Alabama should have granted Grayson's requests for his DNA evidence in 2002, because the science available when Grayson made his request was so much better than the science used during his trial.  The probative value of STR DNA tests is much higher than simply admitting evidence about blood typing as was done in Grayson's trial.  Similarly, the hair evidence admitted at Grayson's trial was very primitive compared to the mtDNA tests that could be performed on the hairs now.  Although it depends on the condition of the samples, STR DNA testing on the blood and semen evidence and mtDNA tests on the hair had the ability to exonerate Grayson once and for all.  Alabama should keep up with the advances in scientific testing.
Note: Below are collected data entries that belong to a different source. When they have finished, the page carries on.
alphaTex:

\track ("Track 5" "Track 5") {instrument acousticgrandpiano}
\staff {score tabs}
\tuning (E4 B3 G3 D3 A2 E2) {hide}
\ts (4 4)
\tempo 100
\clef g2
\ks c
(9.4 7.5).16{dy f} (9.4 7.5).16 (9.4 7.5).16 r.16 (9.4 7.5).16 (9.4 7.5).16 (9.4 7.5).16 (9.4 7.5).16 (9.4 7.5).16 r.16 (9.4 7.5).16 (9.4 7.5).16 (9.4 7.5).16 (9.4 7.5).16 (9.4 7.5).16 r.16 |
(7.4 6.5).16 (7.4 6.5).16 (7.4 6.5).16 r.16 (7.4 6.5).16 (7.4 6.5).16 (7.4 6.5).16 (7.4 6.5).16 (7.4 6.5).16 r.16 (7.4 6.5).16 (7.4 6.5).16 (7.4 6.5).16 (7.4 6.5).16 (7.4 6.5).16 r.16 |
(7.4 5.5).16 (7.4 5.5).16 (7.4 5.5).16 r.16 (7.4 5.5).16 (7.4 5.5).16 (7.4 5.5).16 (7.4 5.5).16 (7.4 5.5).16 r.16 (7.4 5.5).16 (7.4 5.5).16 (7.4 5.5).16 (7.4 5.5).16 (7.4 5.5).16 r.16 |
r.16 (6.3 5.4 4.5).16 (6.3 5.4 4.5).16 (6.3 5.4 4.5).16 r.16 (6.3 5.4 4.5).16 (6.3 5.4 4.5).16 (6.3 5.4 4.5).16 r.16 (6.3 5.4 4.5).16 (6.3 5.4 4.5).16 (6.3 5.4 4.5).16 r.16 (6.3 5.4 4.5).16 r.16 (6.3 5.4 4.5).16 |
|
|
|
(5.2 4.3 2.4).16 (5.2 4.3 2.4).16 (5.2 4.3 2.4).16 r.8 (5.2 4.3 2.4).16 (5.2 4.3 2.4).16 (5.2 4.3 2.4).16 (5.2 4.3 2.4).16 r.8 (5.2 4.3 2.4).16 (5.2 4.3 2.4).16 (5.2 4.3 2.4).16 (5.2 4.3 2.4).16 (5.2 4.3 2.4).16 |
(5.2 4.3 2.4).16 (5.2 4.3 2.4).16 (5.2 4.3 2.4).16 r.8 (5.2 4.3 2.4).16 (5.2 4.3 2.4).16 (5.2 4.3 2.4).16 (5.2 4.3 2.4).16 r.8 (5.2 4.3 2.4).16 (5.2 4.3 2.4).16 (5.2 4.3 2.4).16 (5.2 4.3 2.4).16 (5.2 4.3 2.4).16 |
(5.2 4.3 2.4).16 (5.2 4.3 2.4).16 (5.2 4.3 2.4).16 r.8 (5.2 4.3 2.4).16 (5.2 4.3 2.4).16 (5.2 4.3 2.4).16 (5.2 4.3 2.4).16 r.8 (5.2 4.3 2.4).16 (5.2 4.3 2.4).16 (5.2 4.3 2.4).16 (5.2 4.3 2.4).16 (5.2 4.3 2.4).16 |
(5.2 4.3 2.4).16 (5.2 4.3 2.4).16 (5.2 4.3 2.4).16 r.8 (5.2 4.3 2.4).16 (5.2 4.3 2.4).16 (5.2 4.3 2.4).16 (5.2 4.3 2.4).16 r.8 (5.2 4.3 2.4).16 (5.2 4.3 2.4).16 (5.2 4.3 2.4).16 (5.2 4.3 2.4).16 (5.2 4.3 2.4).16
Similarly, Alabama should enact SB 170, because it will allow at least some prisoners who qualify under the standards, to receive access to their DNA for testing and possible exoneration.  The Alabama Legislature should remove the requirement that the defendant proclaim actual innocence, because people like Darrell Grayson should have access to their DNA too.  There are many reasons that might prompt a prisoner to either plead guilty, or proclaim his guilt during his incarceration.  This should not preclude the prisoner from making a DNA request, because it does not necessarily make his claim of innocence any less valid.
Alabama should adopt Daubert as their standard for the admission of all scientific evidence not just DNA.  This standard will make it more difficult for junk science to be admitted in the Alabama courts.  This standard should be applied to all scientific evidence including physical comparisons to ensure that Alabama has a high enough bar for the admission of any evidence that can be seen as scientific by the jury.  This will give trial judges a baseline when they are examining the admissibility of scientific evidence.
Darrell Grayson went to his grave through the hands of the State of Alabama.  Because of the flaws in the science in this case, and the refusal of Alabama officials to turn over DNA samples later in the case, justice was not done for Darrell Grayson and justice may not have been done for Mrs. Orr.  Alabama refused to find the real murderer, rapist and burglar when they failed to investigate the other men with Grayson that night. The updated science could have spoken in this case, but it was silenced.  If Alabama preserves the DNA evidence from Grayson’s case, perhaps justice will one day be done, but either way it will still be too late to save Darrell Grayson.